The department had long set a goal of seeing patients within 14 days of their first call, and had even tied its employees’ job performance reviews to that goal. But the audit seemed to indicate that that 14-day goal had encouraged VA workers to falsify records.
For that reason, the VA said it will no longer tie performance reviews to that 14-day goal.
The VA Office of Inspector General is conducting a criminal investigation into the falsification of those scheduling records, but leading senators said Monday that the inspector general needs help.
“An effective and prompt criminal investigation must inevitably involve the resources of the Department of Justice, including the FBI,” Sen. John McCain, R-Ariz., and Sen. Richard Blumenthal, D-Conn., said in a letter to Attorney General Eric H. Holder Jr.
The problems in Phoenix and elsewhere recently forced the resignation of VA Secretary Eric K. Shinseki. His temporary successor, acting VA Secretary Sloan D. Gibson IV, said the audit was just another step in the VA’s move to reform.

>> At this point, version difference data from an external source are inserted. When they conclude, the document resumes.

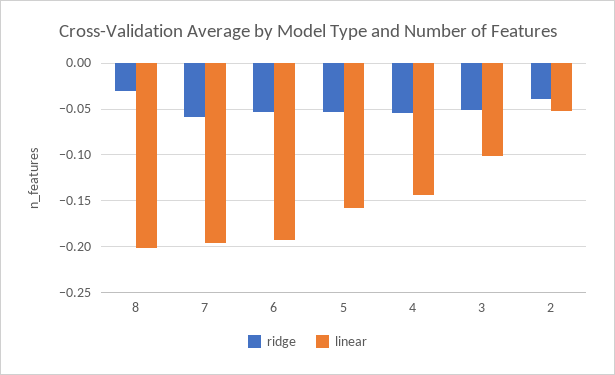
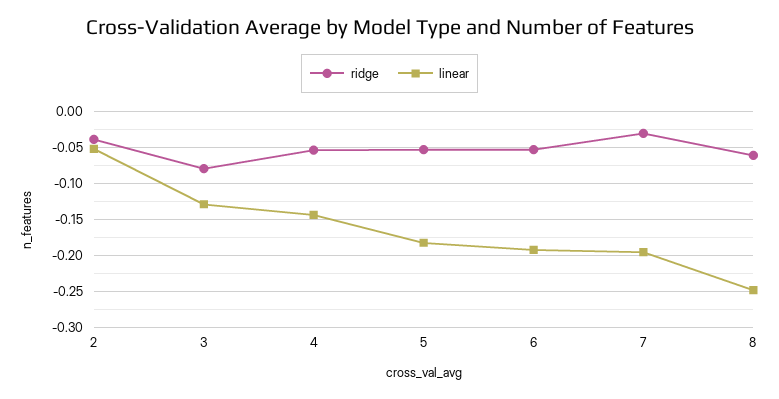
  {
    "ridge": {
-     "8": -0.03,
+     "8": -0.06,
-     "7": -0.06,
+     "7": -0.03,
      "6": -0.05,
      "5": -0.05,
      "4": -0.05,
-     "3": -0.05,
+     "3": -0.08,
      "2": -0.04
    },
    "linear": {
-     "8": -0.2,
+     "8": -0.25,
      "7": -0.2,
      "6": -0.19,
-     "5": -0.16,
+     "5": -0.18,
      "4": -0.14,
-     "3": -0.1,
+     "3": -0.13,
      "2": -0.05
    }
  }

“The only way to rid the department of this widespread dishonesty and duplicity is to pull it out by the roots,” said House Veterans Affairs Committee Chairman Jeff Miller, R-Fla. “That’s why it’s incumbent upon the Senate to do what the House of Representatives has already done: vote to give the VA secretary the authority he needs to immediately fire failing VA executives, including all supervisors who ordered their subordinates to cook the books.”
Rep. Brian Higgins, D-Buffalo, stressed that the audit does not paint an entirely rosy picture of VA operations in Western New York.
Of the local doctor’s appointments the VA studied, nearly 45,000 were scheduled within 30 days of the first call – but nearly 1,500 were not.
“There’s still 1,500 people waiting,” Higgins said. “That’s 1,500 too many.”